We were hunters of the radical centre. We dreamed of a political movement of the brilliant centre, one that would stitch together the centre of Australian policy and politics.
Now he is dead, and what do we do?
Succour, conviction, confidence – hope – are ephemeral things. They can be in abundance one day and some days a movement like ours can feel so bereft.
Today we are becalmed. If there is a peace that surpasses all understanding, it has not yet descended upon me. The sheer cruelty of Jimi’s sudden passing and the caprice of Fate inflicting its great cost upon his work and our cause – leaves us tasting bitter ashes of despair and anger.
But this will pass. It behoves us to honour Jimi for all he did for us, by asking what he would want me to say on the day we bid goodbye to his mortal remains.
This is what he would say:
That we must double down on our quest for the development and empowerment of our people, our Pama Futures in Cape York Peninsula, and that of all of our First Nations in this country. We can see through the clouds the summit of our dreams, there is too much invested in our journey thus far and this is no time for fatal thoughts.
On the matter of recognition of our rightful place in the country, Jimi would say: It is time to Put the Question to the Australian People. We have laboured long enough and we have gone through many processes, panels, councils and committees these past 10 years – it is time for the politicians to allow the question to be put to the people at a Referendum, at or before the next election.
This is what Jimi thought. This is what he tells us today: Ask the Australian people to answer the Uluru Statement from the Heart. For there is something worse than a negative answer to a Referendum, and that is not putting the question at all. From this day let us move decisively and with great clarity to call upon the
Australian Parliament to Put the Question to the Australian People at a referendum at or before the 2019 Federal election. To our work we must return. We must search for belief amongst the rubble of our misfortune, and rebuild our resolve. Jimi would not have it otherwise.

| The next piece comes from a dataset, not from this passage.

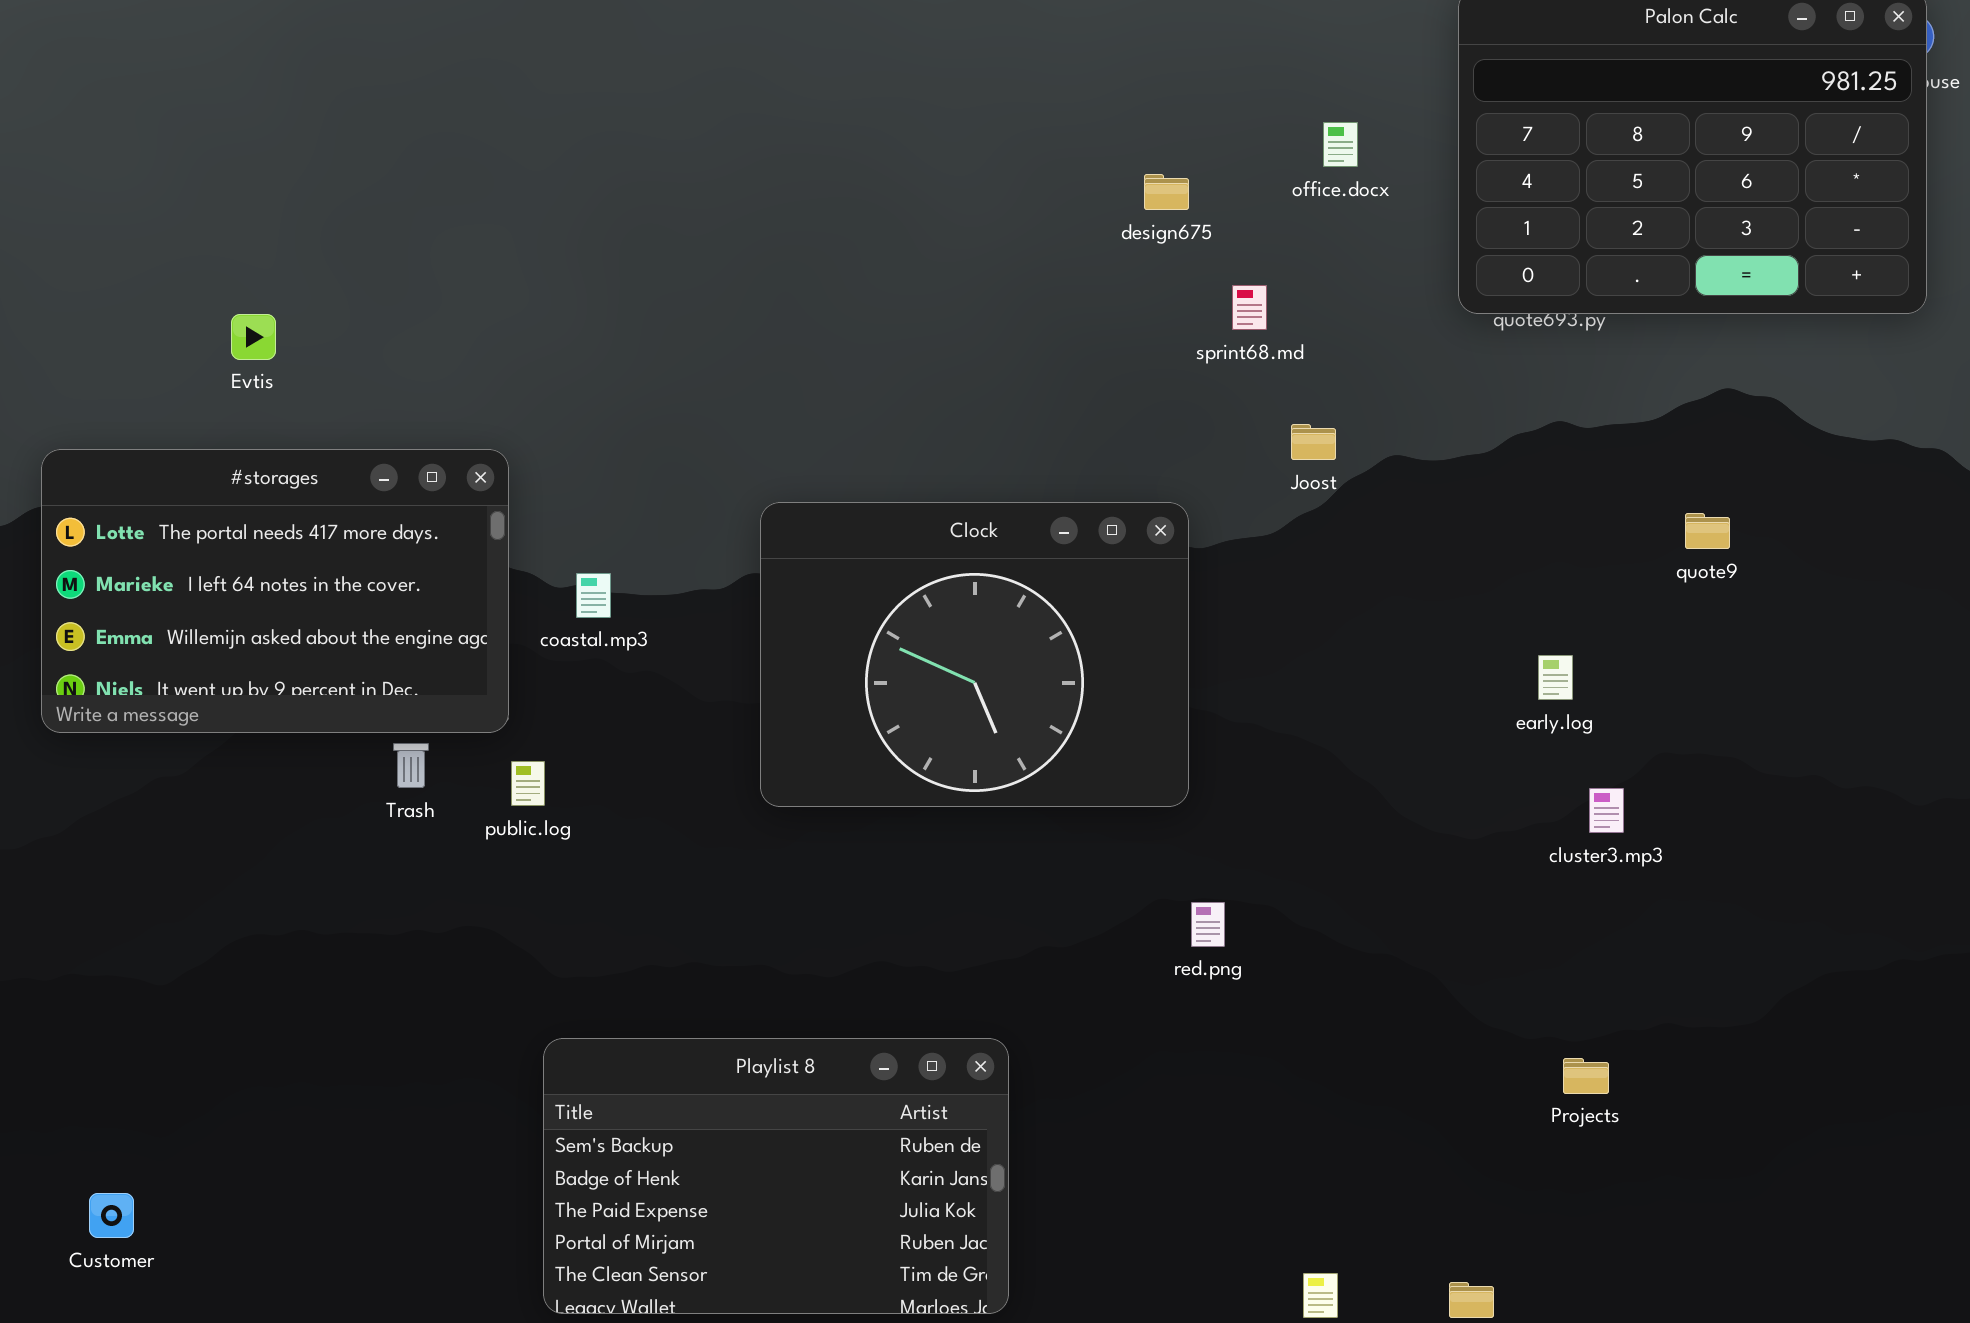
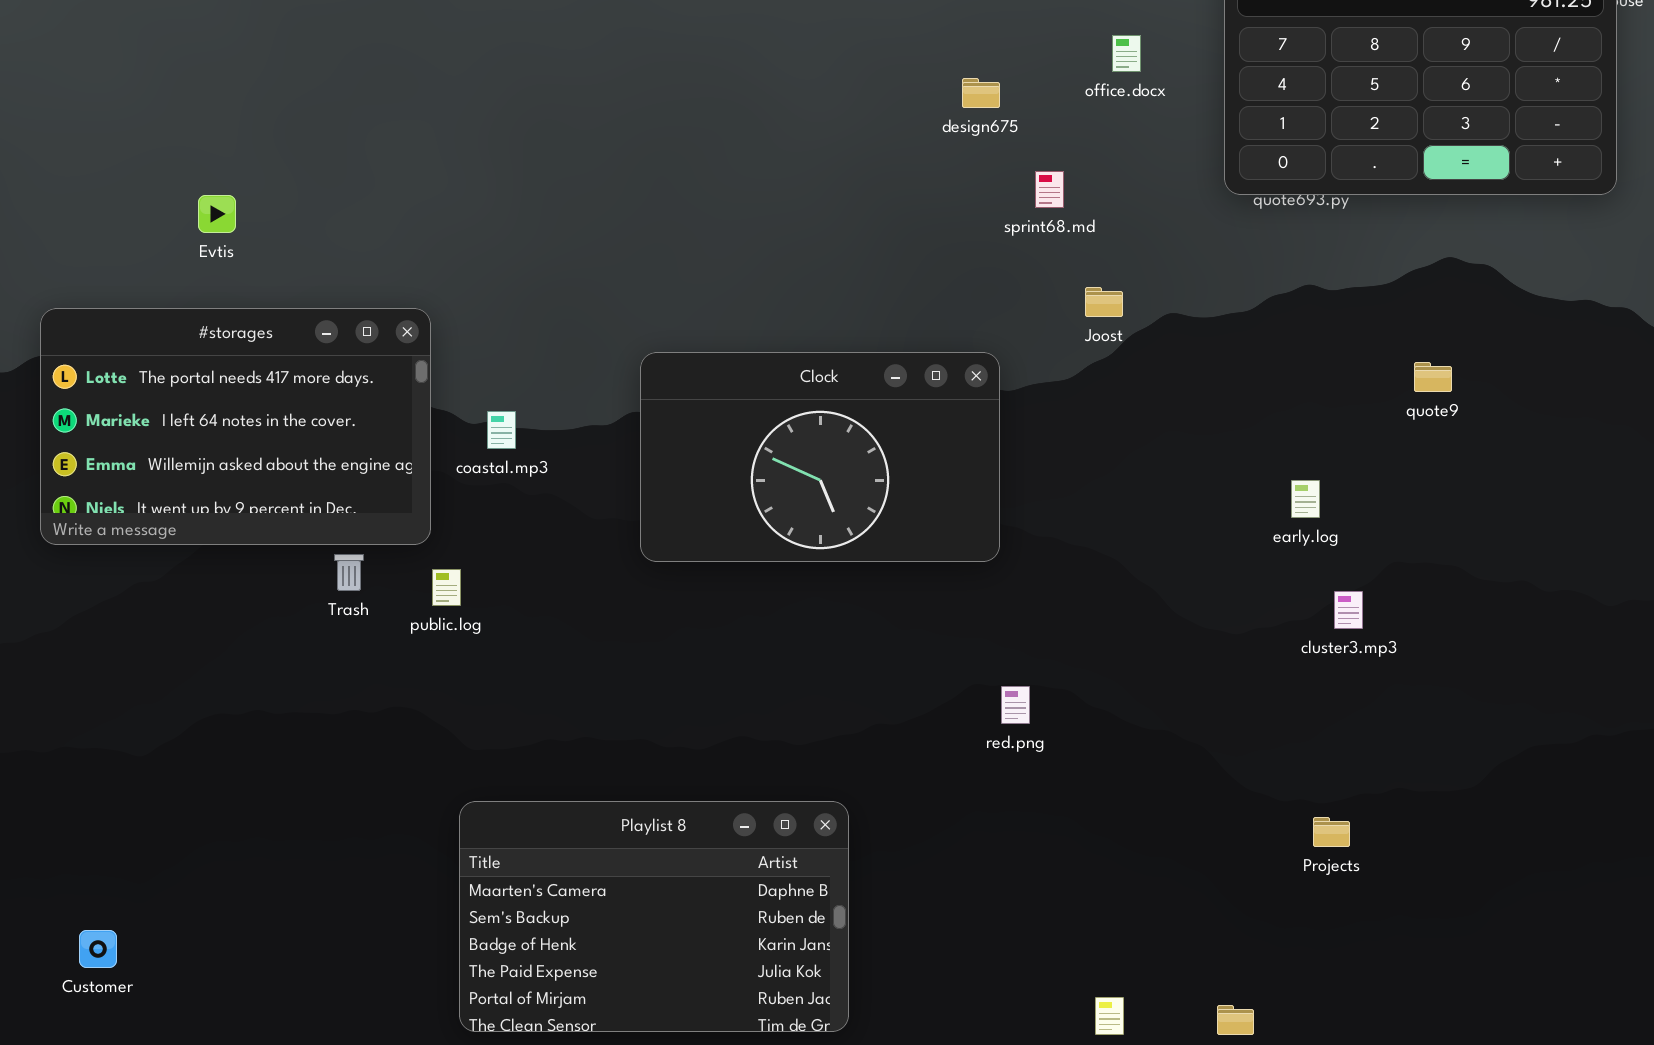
Clock: [760,502,1189,807] -> [640,352,1000,562], resized
Playlist 8: [543,1038,1009,1314] -> [459,801,849,1032], scrolled up 1 row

To Jimi’s family, his mother and siblings, his relatives, his children and two grandchildren, we who never knew you were left in no doubt of the great love he had for you. These two grandchildren were the apples of his eye. He spoke of them with irrepressible delight, the very definition of a fulfilled life. Let them never tire of hearing of his abiding love for them that they may find some comfort in their loneliness and growing knowledge of their profound loss.